En octobre 2000, 49,9% des exportations d’armes russes étaient destinées à la Chine, mais deux mois plus tard, après que la Chine eut reçu livraison de 18 avions de combat (dix Su-30MK et huit Su-27UBK) et d’un destroyer, la proportion passa à 70%. Plus récemment, le 3 mai 2002, la Russie a accepté de livrer huit sous-marins Kilo-class à la Chine dans les cinq ans à venir pour un coût de 1,5 milliard de dollars((17). La coopération sino-russe dans le domaine militaire ne se limite toutefois pas aux ventes d’armes. Plus de 200 officiers de l’Armée chinoise suivent une formation payante en Russie((18), et des centaines de spécialistes et scientifiques russes et chinois dans le secteur de la défense participent à des programmes d’échanges. Néanmoins, certains observateurs font remarquer que les liens militaires sino-russes restent relativement restreints et n’incluent pas d’exercices conjoints entre les deux armées de terre ou les deux marines ni d’autres formes de coopération militaire que Moscou pratique avec d’autres Etats((19).

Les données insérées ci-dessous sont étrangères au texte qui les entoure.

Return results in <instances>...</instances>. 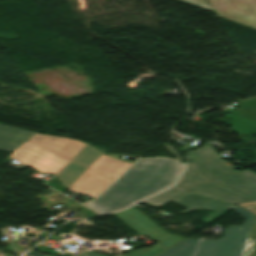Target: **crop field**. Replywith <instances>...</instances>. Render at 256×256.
Returning <instances> with one entry per match:
<instances>
[{"label":"crop field","mask_w":256,"mask_h":256,"mask_svg":"<svg viewBox=\"0 0 256 256\" xmlns=\"http://www.w3.org/2000/svg\"><path fill=\"white\" fill-rule=\"evenodd\" d=\"M115 215L139 234L148 236L167 249L183 240L178 235H171L164 232L133 207Z\"/></svg>","instance_id":"obj_6"},{"label":"crop field","mask_w":256,"mask_h":256,"mask_svg":"<svg viewBox=\"0 0 256 256\" xmlns=\"http://www.w3.org/2000/svg\"><path fill=\"white\" fill-rule=\"evenodd\" d=\"M113 180L88 169L67 190L78 195L93 198Z\"/></svg>","instance_id":"obj_8"},{"label":"crop field","mask_w":256,"mask_h":256,"mask_svg":"<svg viewBox=\"0 0 256 256\" xmlns=\"http://www.w3.org/2000/svg\"><path fill=\"white\" fill-rule=\"evenodd\" d=\"M241 256H256V216H253V220Z\"/></svg>","instance_id":"obj_14"},{"label":"crop field","mask_w":256,"mask_h":256,"mask_svg":"<svg viewBox=\"0 0 256 256\" xmlns=\"http://www.w3.org/2000/svg\"><path fill=\"white\" fill-rule=\"evenodd\" d=\"M246 221L243 226H230L221 240L203 239L195 256H240L253 214L241 207L232 209Z\"/></svg>","instance_id":"obj_3"},{"label":"crop field","mask_w":256,"mask_h":256,"mask_svg":"<svg viewBox=\"0 0 256 256\" xmlns=\"http://www.w3.org/2000/svg\"><path fill=\"white\" fill-rule=\"evenodd\" d=\"M219 18L256 30V0H209Z\"/></svg>","instance_id":"obj_5"},{"label":"crop field","mask_w":256,"mask_h":256,"mask_svg":"<svg viewBox=\"0 0 256 256\" xmlns=\"http://www.w3.org/2000/svg\"><path fill=\"white\" fill-rule=\"evenodd\" d=\"M0 132L15 135V136H19V137H23V138H27V139H29L30 137H32L35 134V133L19 130V129H16V128L4 126V125H1V124H0Z\"/></svg>","instance_id":"obj_17"},{"label":"crop field","mask_w":256,"mask_h":256,"mask_svg":"<svg viewBox=\"0 0 256 256\" xmlns=\"http://www.w3.org/2000/svg\"><path fill=\"white\" fill-rule=\"evenodd\" d=\"M129 165L130 163L102 155L91 169L115 179Z\"/></svg>","instance_id":"obj_10"},{"label":"crop field","mask_w":256,"mask_h":256,"mask_svg":"<svg viewBox=\"0 0 256 256\" xmlns=\"http://www.w3.org/2000/svg\"><path fill=\"white\" fill-rule=\"evenodd\" d=\"M200 239H185L159 256H192Z\"/></svg>","instance_id":"obj_12"},{"label":"crop field","mask_w":256,"mask_h":256,"mask_svg":"<svg viewBox=\"0 0 256 256\" xmlns=\"http://www.w3.org/2000/svg\"><path fill=\"white\" fill-rule=\"evenodd\" d=\"M9 157L39 172L53 175L70 161L29 141L12 152Z\"/></svg>","instance_id":"obj_4"},{"label":"crop field","mask_w":256,"mask_h":256,"mask_svg":"<svg viewBox=\"0 0 256 256\" xmlns=\"http://www.w3.org/2000/svg\"><path fill=\"white\" fill-rule=\"evenodd\" d=\"M102 154L87 144L72 160L90 168Z\"/></svg>","instance_id":"obj_13"},{"label":"crop field","mask_w":256,"mask_h":256,"mask_svg":"<svg viewBox=\"0 0 256 256\" xmlns=\"http://www.w3.org/2000/svg\"><path fill=\"white\" fill-rule=\"evenodd\" d=\"M29 140L55 151L70 160L86 145V143L80 141L56 136H46L43 134H36Z\"/></svg>","instance_id":"obj_9"},{"label":"crop field","mask_w":256,"mask_h":256,"mask_svg":"<svg viewBox=\"0 0 256 256\" xmlns=\"http://www.w3.org/2000/svg\"><path fill=\"white\" fill-rule=\"evenodd\" d=\"M165 250L167 249H165L164 247L156 243L151 249H142L139 251L131 252L125 256H157ZM85 256H104V255L91 252Z\"/></svg>","instance_id":"obj_16"},{"label":"crop field","mask_w":256,"mask_h":256,"mask_svg":"<svg viewBox=\"0 0 256 256\" xmlns=\"http://www.w3.org/2000/svg\"><path fill=\"white\" fill-rule=\"evenodd\" d=\"M187 155L192 163H188L181 181L144 203L159 208L192 191L238 204L256 215L255 172L230 168L210 145Z\"/></svg>","instance_id":"obj_1"},{"label":"crop field","mask_w":256,"mask_h":256,"mask_svg":"<svg viewBox=\"0 0 256 256\" xmlns=\"http://www.w3.org/2000/svg\"><path fill=\"white\" fill-rule=\"evenodd\" d=\"M25 141L26 140H22L19 138H15V137L0 133V150L12 152L21 144H23Z\"/></svg>","instance_id":"obj_15"},{"label":"crop field","mask_w":256,"mask_h":256,"mask_svg":"<svg viewBox=\"0 0 256 256\" xmlns=\"http://www.w3.org/2000/svg\"><path fill=\"white\" fill-rule=\"evenodd\" d=\"M0 256H8V255L0 254Z\"/></svg>","instance_id":"obj_20"},{"label":"crop field","mask_w":256,"mask_h":256,"mask_svg":"<svg viewBox=\"0 0 256 256\" xmlns=\"http://www.w3.org/2000/svg\"><path fill=\"white\" fill-rule=\"evenodd\" d=\"M181 172L177 160L142 158L97 200L85 205L102 214L118 211L176 183Z\"/></svg>","instance_id":"obj_2"},{"label":"crop field","mask_w":256,"mask_h":256,"mask_svg":"<svg viewBox=\"0 0 256 256\" xmlns=\"http://www.w3.org/2000/svg\"><path fill=\"white\" fill-rule=\"evenodd\" d=\"M86 170L87 168L71 161L65 168H63L57 174V177L60 179V181L63 183V185L67 189Z\"/></svg>","instance_id":"obj_11"},{"label":"crop field","mask_w":256,"mask_h":256,"mask_svg":"<svg viewBox=\"0 0 256 256\" xmlns=\"http://www.w3.org/2000/svg\"><path fill=\"white\" fill-rule=\"evenodd\" d=\"M184 3H188L197 7H201L207 10L214 11L207 0H178Z\"/></svg>","instance_id":"obj_18"},{"label":"crop field","mask_w":256,"mask_h":256,"mask_svg":"<svg viewBox=\"0 0 256 256\" xmlns=\"http://www.w3.org/2000/svg\"><path fill=\"white\" fill-rule=\"evenodd\" d=\"M173 202L188 208L187 211L182 213H187L195 209H209L214 211V214L204 219V222L206 223L212 222L219 216L223 215L227 211L237 206L235 204H231L192 192L174 200Z\"/></svg>","instance_id":"obj_7"},{"label":"crop field","mask_w":256,"mask_h":256,"mask_svg":"<svg viewBox=\"0 0 256 256\" xmlns=\"http://www.w3.org/2000/svg\"><path fill=\"white\" fill-rule=\"evenodd\" d=\"M25 256H44V255H41V254L31 251L28 254H26Z\"/></svg>","instance_id":"obj_19"}]
</instances>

Par ailleurs, les armes russes vendues à la Chine sont des versions modernisées de la technologie des années 1980, lesquelles seront obsolètes dans dix à douze ans, assurant Moscou de maintenir un avantage technologique sur son principal client((20). Au début, la Russie vendait plus d’armes à l’Inde qu’à la Chine mais, en 1999, l’Armée chinoise a finalement réussi à acheter les avions Su-30MKK que la Russie s’était engagée à vendre à l’Inde deux ans plus tôt. En revanche, la Russie a refusé de vendre à la Chine des systèmes plus avancés tels que les Tu-22M Backfire, des bombardiers supersoniques à longue portée, et des avions de combat Su-35. Notons cependant que Moscou avait proposé — sans succès — un contrat de vente de Su-35 à Séoul((21).

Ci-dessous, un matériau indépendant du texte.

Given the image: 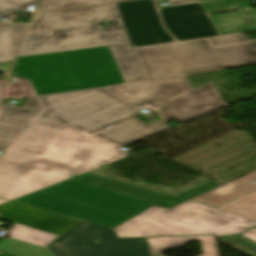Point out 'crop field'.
<instances>
[{
	"label": "crop field",
	"mask_w": 256,
	"mask_h": 256,
	"mask_svg": "<svg viewBox=\"0 0 256 256\" xmlns=\"http://www.w3.org/2000/svg\"><path fill=\"white\" fill-rule=\"evenodd\" d=\"M118 150L81 130L33 121L0 156V198L17 199L125 156Z\"/></svg>",
	"instance_id": "8a807250"
},
{
	"label": "crop field",
	"mask_w": 256,
	"mask_h": 256,
	"mask_svg": "<svg viewBox=\"0 0 256 256\" xmlns=\"http://www.w3.org/2000/svg\"><path fill=\"white\" fill-rule=\"evenodd\" d=\"M111 20L113 26L97 28ZM129 43L115 4L38 13L28 28L18 57Z\"/></svg>",
	"instance_id": "ac0d7876"
},
{
	"label": "crop field",
	"mask_w": 256,
	"mask_h": 256,
	"mask_svg": "<svg viewBox=\"0 0 256 256\" xmlns=\"http://www.w3.org/2000/svg\"><path fill=\"white\" fill-rule=\"evenodd\" d=\"M11 74L37 95L124 83L108 47L19 58Z\"/></svg>",
	"instance_id": "34b2d1b8"
},
{
	"label": "crop field",
	"mask_w": 256,
	"mask_h": 256,
	"mask_svg": "<svg viewBox=\"0 0 256 256\" xmlns=\"http://www.w3.org/2000/svg\"><path fill=\"white\" fill-rule=\"evenodd\" d=\"M145 80L256 64V41L209 47L206 40L133 48Z\"/></svg>",
	"instance_id": "412701ff"
},
{
	"label": "crop field",
	"mask_w": 256,
	"mask_h": 256,
	"mask_svg": "<svg viewBox=\"0 0 256 256\" xmlns=\"http://www.w3.org/2000/svg\"><path fill=\"white\" fill-rule=\"evenodd\" d=\"M256 222L188 201L172 209L153 206L134 219L114 228L119 238L214 234H238Z\"/></svg>",
	"instance_id": "f4fd0767"
},
{
	"label": "crop field",
	"mask_w": 256,
	"mask_h": 256,
	"mask_svg": "<svg viewBox=\"0 0 256 256\" xmlns=\"http://www.w3.org/2000/svg\"><path fill=\"white\" fill-rule=\"evenodd\" d=\"M132 106L153 102L163 121L184 123L207 113L227 107L211 84L191 91L184 75L107 86Z\"/></svg>",
	"instance_id": "dd49c442"
},
{
	"label": "crop field",
	"mask_w": 256,
	"mask_h": 256,
	"mask_svg": "<svg viewBox=\"0 0 256 256\" xmlns=\"http://www.w3.org/2000/svg\"><path fill=\"white\" fill-rule=\"evenodd\" d=\"M44 111L35 119L89 134L139 116L140 112L104 89L39 97Z\"/></svg>",
	"instance_id": "e52e79f7"
},
{
	"label": "crop field",
	"mask_w": 256,
	"mask_h": 256,
	"mask_svg": "<svg viewBox=\"0 0 256 256\" xmlns=\"http://www.w3.org/2000/svg\"><path fill=\"white\" fill-rule=\"evenodd\" d=\"M48 247L55 256H150L145 238L117 239L113 229L86 221Z\"/></svg>",
	"instance_id": "d8731c3e"
},
{
	"label": "crop field",
	"mask_w": 256,
	"mask_h": 256,
	"mask_svg": "<svg viewBox=\"0 0 256 256\" xmlns=\"http://www.w3.org/2000/svg\"><path fill=\"white\" fill-rule=\"evenodd\" d=\"M133 47L175 41L162 27L152 0L116 3Z\"/></svg>",
	"instance_id": "5a996713"
},
{
	"label": "crop field",
	"mask_w": 256,
	"mask_h": 256,
	"mask_svg": "<svg viewBox=\"0 0 256 256\" xmlns=\"http://www.w3.org/2000/svg\"><path fill=\"white\" fill-rule=\"evenodd\" d=\"M160 15L179 41L219 35L199 3L162 8Z\"/></svg>",
	"instance_id": "3316defc"
},
{
	"label": "crop field",
	"mask_w": 256,
	"mask_h": 256,
	"mask_svg": "<svg viewBox=\"0 0 256 256\" xmlns=\"http://www.w3.org/2000/svg\"><path fill=\"white\" fill-rule=\"evenodd\" d=\"M42 111L37 97L27 98L23 108L0 105V151H5Z\"/></svg>",
	"instance_id": "28ad6ade"
},
{
	"label": "crop field",
	"mask_w": 256,
	"mask_h": 256,
	"mask_svg": "<svg viewBox=\"0 0 256 256\" xmlns=\"http://www.w3.org/2000/svg\"><path fill=\"white\" fill-rule=\"evenodd\" d=\"M165 129H167V126L162 121H157L146 125L135 119L127 124L109 129L94 136L104 139L117 146H124Z\"/></svg>",
	"instance_id": "d1516ede"
},
{
	"label": "crop field",
	"mask_w": 256,
	"mask_h": 256,
	"mask_svg": "<svg viewBox=\"0 0 256 256\" xmlns=\"http://www.w3.org/2000/svg\"><path fill=\"white\" fill-rule=\"evenodd\" d=\"M251 180L256 182V171L198 196L193 200L216 207L220 204L256 190V183H247Z\"/></svg>",
	"instance_id": "22f410ed"
},
{
	"label": "crop field",
	"mask_w": 256,
	"mask_h": 256,
	"mask_svg": "<svg viewBox=\"0 0 256 256\" xmlns=\"http://www.w3.org/2000/svg\"><path fill=\"white\" fill-rule=\"evenodd\" d=\"M220 35L256 30V9L208 16ZM246 19L250 24H245Z\"/></svg>",
	"instance_id": "cbeb9de0"
},
{
	"label": "crop field",
	"mask_w": 256,
	"mask_h": 256,
	"mask_svg": "<svg viewBox=\"0 0 256 256\" xmlns=\"http://www.w3.org/2000/svg\"><path fill=\"white\" fill-rule=\"evenodd\" d=\"M147 239L152 254L181 246L189 241H197L201 244L203 255L196 256H219L214 236L159 237Z\"/></svg>",
	"instance_id": "5142ce71"
},
{
	"label": "crop field",
	"mask_w": 256,
	"mask_h": 256,
	"mask_svg": "<svg viewBox=\"0 0 256 256\" xmlns=\"http://www.w3.org/2000/svg\"><path fill=\"white\" fill-rule=\"evenodd\" d=\"M109 48L125 83L144 80L130 44Z\"/></svg>",
	"instance_id": "d9b57169"
},
{
	"label": "crop field",
	"mask_w": 256,
	"mask_h": 256,
	"mask_svg": "<svg viewBox=\"0 0 256 256\" xmlns=\"http://www.w3.org/2000/svg\"><path fill=\"white\" fill-rule=\"evenodd\" d=\"M25 26L0 22V64L13 60Z\"/></svg>",
	"instance_id": "733c2abd"
},
{
	"label": "crop field",
	"mask_w": 256,
	"mask_h": 256,
	"mask_svg": "<svg viewBox=\"0 0 256 256\" xmlns=\"http://www.w3.org/2000/svg\"><path fill=\"white\" fill-rule=\"evenodd\" d=\"M217 208L256 221V191Z\"/></svg>",
	"instance_id": "4a817a6b"
},
{
	"label": "crop field",
	"mask_w": 256,
	"mask_h": 256,
	"mask_svg": "<svg viewBox=\"0 0 256 256\" xmlns=\"http://www.w3.org/2000/svg\"><path fill=\"white\" fill-rule=\"evenodd\" d=\"M112 1L116 0H46L43 3L40 11L98 4Z\"/></svg>",
	"instance_id": "bc2a9ffb"
},
{
	"label": "crop field",
	"mask_w": 256,
	"mask_h": 256,
	"mask_svg": "<svg viewBox=\"0 0 256 256\" xmlns=\"http://www.w3.org/2000/svg\"><path fill=\"white\" fill-rule=\"evenodd\" d=\"M42 0H0V18L27 10L29 5L39 6Z\"/></svg>",
	"instance_id": "214f88e0"
},
{
	"label": "crop field",
	"mask_w": 256,
	"mask_h": 256,
	"mask_svg": "<svg viewBox=\"0 0 256 256\" xmlns=\"http://www.w3.org/2000/svg\"><path fill=\"white\" fill-rule=\"evenodd\" d=\"M36 95L30 82L25 79L18 78V82L8 84L3 98L24 97Z\"/></svg>",
	"instance_id": "92a150f3"
},
{
	"label": "crop field",
	"mask_w": 256,
	"mask_h": 256,
	"mask_svg": "<svg viewBox=\"0 0 256 256\" xmlns=\"http://www.w3.org/2000/svg\"><path fill=\"white\" fill-rule=\"evenodd\" d=\"M219 241L249 256H256V243L241 235L220 239Z\"/></svg>",
	"instance_id": "dafd665d"
},
{
	"label": "crop field",
	"mask_w": 256,
	"mask_h": 256,
	"mask_svg": "<svg viewBox=\"0 0 256 256\" xmlns=\"http://www.w3.org/2000/svg\"><path fill=\"white\" fill-rule=\"evenodd\" d=\"M212 45L226 44V43H235L246 41L245 37L241 33L210 37L208 38Z\"/></svg>",
	"instance_id": "00972430"
},
{
	"label": "crop field",
	"mask_w": 256,
	"mask_h": 256,
	"mask_svg": "<svg viewBox=\"0 0 256 256\" xmlns=\"http://www.w3.org/2000/svg\"><path fill=\"white\" fill-rule=\"evenodd\" d=\"M242 235H245V236H247V237L256 241V229H254V228L245 232V233H243Z\"/></svg>",
	"instance_id": "a9b5d70f"
},
{
	"label": "crop field",
	"mask_w": 256,
	"mask_h": 256,
	"mask_svg": "<svg viewBox=\"0 0 256 256\" xmlns=\"http://www.w3.org/2000/svg\"><path fill=\"white\" fill-rule=\"evenodd\" d=\"M171 5L175 4H182V3H188V2H195L197 0H169Z\"/></svg>",
	"instance_id": "4177f3b9"
},
{
	"label": "crop field",
	"mask_w": 256,
	"mask_h": 256,
	"mask_svg": "<svg viewBox=\"0 0 256 256\" xmlns=\"http://www.w3.org/2000/svg\"><path fill=\"white\" fill-rule=\"evenodd\" d=\"M12 62V61H11ZM11 62L4 64V65H0V70L5 71L8 73L10 66H11Z\"/></svg>",
	"instance_id": "730fd06b"
},
{
	"label": "crop field",
	"mask_w": 256,
	"mask_h": 256,
	"mask_svg": "<svg viewBox=\"0 0 256 256\" xmlns=\"http://www.w3.org/2000/svg\"><path fill=\"white\" fill-rule=\"evenodd\" d=\"M4 82H5V81L0 80V94H1V92H2Z\"/></svg>",
	"instance_id": "eef30255"
},
{
	"label": "crop field",
	"mask_w": 256,
	"mask_h": 256,
	"mask_svg": "<svg viewBox=\"0 0 256 256\" xmlns=\"http://www.w3.org/2000/svg\"><path fill=\"white\" fill-rule=\"evenodd\" d=\"M7 201H9V200L0 199V204L7 202Z\"/></svg>",
	"instance_id": "ae1a2a85"
},
{
	"label": "crop field",
	"mask_w": 256,
	"mask_h": 256,
	"mask_svg": "<svg viewBox=\"0 0 256 256\" xmlns=\"http://www.w3.org/2000/svg\"><path fill=\"white\" fill-rule=\"evenodd\" d=\"M256 228V227H255Z\"/></svg>",
	"instance_id": "d3111659"
}]
</instances>
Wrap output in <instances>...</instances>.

Bien que la Chine ait acquis les licences pour la production de quelques appareils, tels que les SU-27, maintenant fabriqués à Shenyang, elle a néanmoins toujours besoin de pièces détachées russes, et tous ses Su-27 et Su-30 sont sujets à une révision en Russie après environ 800 heures de vol((22). La position de dépendance de la Chine vis-vis de la Russie pour ses achats d’armements a été un facteur non négligeable dans la décision du gouvernement chinois d’établir une base de relations durables avec la Russie par un traité d’amitié((23).

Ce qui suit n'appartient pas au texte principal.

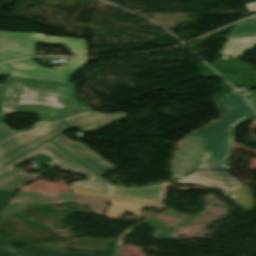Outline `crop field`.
<instances>
[{
  "mask_svg": "<svg viewBox=\"0 0 256 256\" xmlns=\"http://www.w3.org/2000/svg\"><path fill=\"white\" fill-rule=\"evenodd\" d=\"M8 71L9 67L5 63L0 64V74L7 75Z\"/></svg>",
  "mask_w": 256,
  "mask_h": 256,
  "instance_id": "crop-field-21",
  "label": "crop field"
},
{
  "mask_svg": "<svg viewBox=\"0 0 256 256\" xmlns=\"http://www.w3.org/2000/svg\"><path fill=\"white\" fill-rule=\"evenodd\" d=\"M51 141L99 174L116 169V167L80 142H73L62 135Z\"/></svg>",
  "mask_w": 256,
  "mask_h": 256,
  "instance_id": "crop-field-9",
  "label": "crop field"
},
{
  "mask_svg": "<svg viewBox=\"0 0 256 256\" xmlns=\"http://www.w3.org/2000/svg\"><path fill=\"white\" fill-rule=\"evenodd\" d=\"M225 95L227 98L219 99V101L229 116L196 136L197 138L207 140L228 126L235 129L239 125L256 118L242 94L229 93Z\"/></svg>",
  "mask_w": 256,
  "mask_h": 256,
  "instance_id": "crop-field-5",
  "label": "crop field"
},
{
  "mask_svg": "<svg viewBox=\"0 0 256 256\" xmlns=\"http://www.w3.org/2000/svg\"><path fill=\"white\" fill-rule=\"evenodd\" d=\"M44 155L46 158L50 159L52 158L54 161L47 164L48 166L54 168L59 167L63 171H66L68 173H76L84 176H92L95 175L93 172H91L89 169H87L85 166H83L81 163L73 159L71 156H69L67 153L63 152L61 149H59L57 146L52 144L51 142H47L31 151L26 153L25 155L21 156L17 160L13 161L9 165L5 166L4 168H10L14 167L38 154Z\"/></svg>",
  "mask_w": 256,
  "mask_h": 256,
  "instance_id": "crop-field-7",
  "label": "crop field"
},
{
  "mask_svg": "<svg viewBox=\"0 0 256 256\" xmlns=\"http://www.w3.org/2000/svg\"><path fill=\"white\" fill-rule=\"evenodd\" d=\"M21 251L25 252L29 256H114L112 254H100V255H89L76 252L62 251V250H53V249H44L26 246Z\"/></svg>",
  "mask_w": 256,
  "mask_h": 256,
  "instance_id": "crop-field-15",
  "label": "crop field"
},
{
  "mask_svg": "<svg viewBox=\"0 0 256 256\" xmlns=\"http://www.w3.org/2000/svg\"><path fill=\"white\" fill-rule=\"evenodd\" d=\"M175 182H191L202 184L207 188H220L223 191L230 190L240 184L228 171L194 170L187 176L175 180Z\"/></svg>",
  "mask_w": 256,
  "mask_h": 256,
  "instance_id": "crop-field-11",
  "label": "crop field"
},
{
  "mask_svg": "<svg viewBox=\"0 0 256 256\" xmlns=\"http://www.w3.org/2000/svg\"><path fill=\"white\" fill-rule=\"evenodd\" d=\"M225 194L236 201L243 209H254L252 194L247 186H242Z\"/></svg>",
  "mask_w": 256,
  "mask_h": 256,
  "instance_id": "crop-field-16",
  "label": "crop field"
},
{
  "mask_svg": "<svg viewBox=\"0 0 256 256\" xmlns=\"http://www.w3.org/2000/svg\"><path fill=\"white\" fill-rule=\"evenodd\" d=\"M251 102H252V104H253V106H254V108L256 110V98L251 99Z\"/></svg>",
  "mask_w": 256,
  "mask_h": 256,
  "instance_id": "crop-field-23",
  "label": "crop field"
},
{
  "mask_svg": "<svg viewBox=\"0 0 256 256\" xmlns=\"http://www.w3.org/2000/svg\"><path fill=\"white\" fill-rule=\"evenodd\" d=\"M248 12H255L256 11V3L247 4Z\"/></svg>",
  "mask_w": 256,
  "mask_h": 256,
  "instance_id": "crop-field-22",
  "label": "crop field"
},
{
  "mask_svg": "<svg viewBox=\"0 0 256 256\" xmlns=\"http://www.w3.org/2000/svg\"><path fill=\"white\" fill-rule=\"evenodd\" d=\"M39 174H28L21 168L0 170V189L16 192L38 178Z\"/></svg>",
  "mask_w": 256,
  "mask_h": 256,
  "instance_id": "crop-field-13",
  "label": "crop field"
},
{
  "mask_svg": "<svg viewBox=\"0 0 256 256\" xmlns=\"http://www.w3.org/2000/svg\"><path fill=\"white\" fill-rule=\"evenodd\" d=\"M74 84L9 76L0 99V115L39 114L38 119L54 121L87 111L74 98Z\"/></svg>",
  "mask_w": 256,
  "mask_h": 256,
  "instance_id": "crop-field-1",
  "label": "crop field"
},
{
  "mask_svg": "<svg viewBox=\"0 0 256 256\" xmlns=\"http://www.w3.org/2000/svg\"><path fill=\"white\" fill-rule=\"evenodd\" d=\"M34 43L67 45L69 51L77 56H87L84 39L45 37L42 34L0 31V62L28 57L34 54Z\"/></svg>",
  "mask_w": 256,
  "mask_h": 256,
  "instance_id": "crop-field-3",
  "label": "crop field"
},
{
  "mask_svg": "<svg viewBox=\"0 0 256 256\" xmlns=\"http://www.w3.org/2000/svg\"><path fill=\"white\" fill-rule=\"evenodd\" d=\"M6 119H8V118L0 116V141L5 139L6 137L18 132V131L10 129L4 125V122Z\"/></svg>",
  "mask_w": 256,
  "mask_h": 256,
  "instance_id": "crop-field-19",
  "label": "crop field"
},
{
  "mask_svg": "<svg viewBox=\"0 0 256 256\" xmlns=\"http://www.w3.org/2000/svg\"><path fill=\"white\" fill-rule=\"evenodd\" d=\"M89 59H72L65 64L67 66H61L58 69H49L36 64L30 60H20L15 62H9L12 67L10 75L34 77L50 80L66 81L73 76L76 69L85 64Z\"/></svg>",
  "mask_w": 256,
  "mask_h": 256,
  "instance_id": "crop-field-6",
  "label": "crop field"
},
{
  "mask_svg": "<svg viewBox=\"0 0 256 256\" xmlns=\"http://www.w3.org/2000/svg\"><path fill=\"white\" fill-rule=\"evenodd\" d=\"M256 35V16L237 23L229 37Z\"/></svg>",
  "mask_w": 256,
  "mask_h": 256,
  "instance_id": "crop-field-17",
  "label": "crop field"
},
{
  "mask_svg": "<svg viewBox=\"0 0 256 256\" xmlns=\"http://www.w3.org/2000/svg\"><path fill=\"white\" fill-rule=\"evenodd\" d=\"M3 86H4V85H0V92H1V90H2V88H3Z\"/></svg>",
  "mask_w": 256,
  "mask_h": 256,
  "instance_id": "crop-field-24",
  "label": "crop field"
},
{
  "mask_svg": "<svg viewBox=\"0 0 256 256\" xmlns=\"http://www.w3.org/2000/svg\"><path fill=\"white\" fill-rule=\"evenodd\" d=\"M87 182L71 183V191L94 198L106 199L111 203L105 212L106 217L116 219L125 212L141 216L142 208H162L166 184H156L137 188L113 186L99 176L89 177Z\"/></svg>",
  "mask_w": 256,
  "mask_h": 256,
  "instance_id": "crop-field-2",
  "label": "crop field"
},
{
  "mask_svg": "<svg viewBox=\"0 0 256 256\" xmlns=\"http://www.w3.org/2000/svg\"><path fill=\"white\" fill-rule=\"evenodd\" d=\"M256 47V37L228 39L221 54H225L223 59L243 56L245 51H254Z\"/></svg>",
  "mask_w": 256,
  "mask_h": 256,
  "instance_id": "crop-field-14",
  "label": "crop field"
},
{
  "mask_svg": "<svg viewBox=\"0 0 256 256\" xmlns=\"http://www.w3.org/2000/svg\"><path fill=\"white\" fill-rule=\"evenodd\" d=\"M205 144V141L199 139L185 138L174 159L173 180L181 178L195 169Z\"/></svg>",
  "mask_w": 256,
  "mask_h": 256,
  "instance_id": "crop-field-10",
  "label": "crop field"
},
{
  "mask_svg": "<svg viewBox=\"0 0 256 256\" xmlns=\"http://www.w3.org/2000/svg\"><path fill=\"white\" fill-rule=\"evenodd\" d=\"M70 128L63 121H39L32 130L18 132L0 142V167L29 149Z\"/></svg>",
  "mask_w": 256,
  "mask_h": 256,
  "instance_id": "crop-field-4",
  "label": "crop field"
},
{
  "mask_svg": "<svg viewBox=\"0 0 256 256\" xmlns=\"http://www.w3.org/2000/svg\"><path fill=\"white\" fill-rule=\"evenodd\" d=\"M16 193L0 190V209L9 202Z\"/></svg>",
  "mask_w": 256,
  "mask_h": 256,
  "instance_id": "crop-field-20",
  "label": "crop field"
},
{
  "mask_svg": "<svg viewBox=\"0 0 256 256\" xmlns=\"http://www.w3.org/2000/svg\"><path fill=\"white\" fill-rule=\"evenodd\" d=\"M124 117H127L124 113L102 114L88 111L63 119V121L69 126L87 133L102 128L110 122Z\"/></svg>",
  "mask_w": 256,
  "mask_h": 256,
  "instance_id": "crop-field-12",
  "label": "crop field"
},
{
  "mask_svg": "<svg viewBox=\"0 0 256 256\" xmlns=\"http://www.w3.org/2000/svg\"><path fill=\"white\" fill-rule=\"evenodd\" d=\"M234 130L226 129L207 142L196 168L228 170L223 163L233 145ZM222 147L219 149L218 147Z\"/></svg>",
  "mask_w": 256,
  "mask_h": 256,
  "instance_id": "crop-field-8",
  "label": "crop field"
},
{
  "mask_svg": "<svg viewBox=\"0 0 256 256\" xmlns=\"http://www.w3.org/2000/svg\"><path fill=\"white\" fill-rule=\"evenodd\" d=\"M0 256H25L0 239Z\"/></svg>",
  "mask_w": 256,
  "mask_h": 256,
  "instance_id": "crop-field-18",
  "label": "crop field"
}]
</instances>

La Chine est devenue le premier importateur d’armes au monde, avec près de trois milliards de dollars américains de contrats en 2000, la plupart couvrant des achats d’armes russes ou israéliennes. Les achats d’avions russes visaient essentiellement à améliorer la capacité de la Chine à projeter ses forces armées. Aux yeux de nombreux spécialistes américains de la défense, la récente acquisition par la Chine de destroyers de classe Sovremenny armés de missiles Sunburn SS-N-22, ainsi que de sous-marins Kilo-class illustre la volonté de la Chine de défier la puissance navale des Etats-Unis dans le détroit de Taiwan et potentiellement en Asie du sud-est((24).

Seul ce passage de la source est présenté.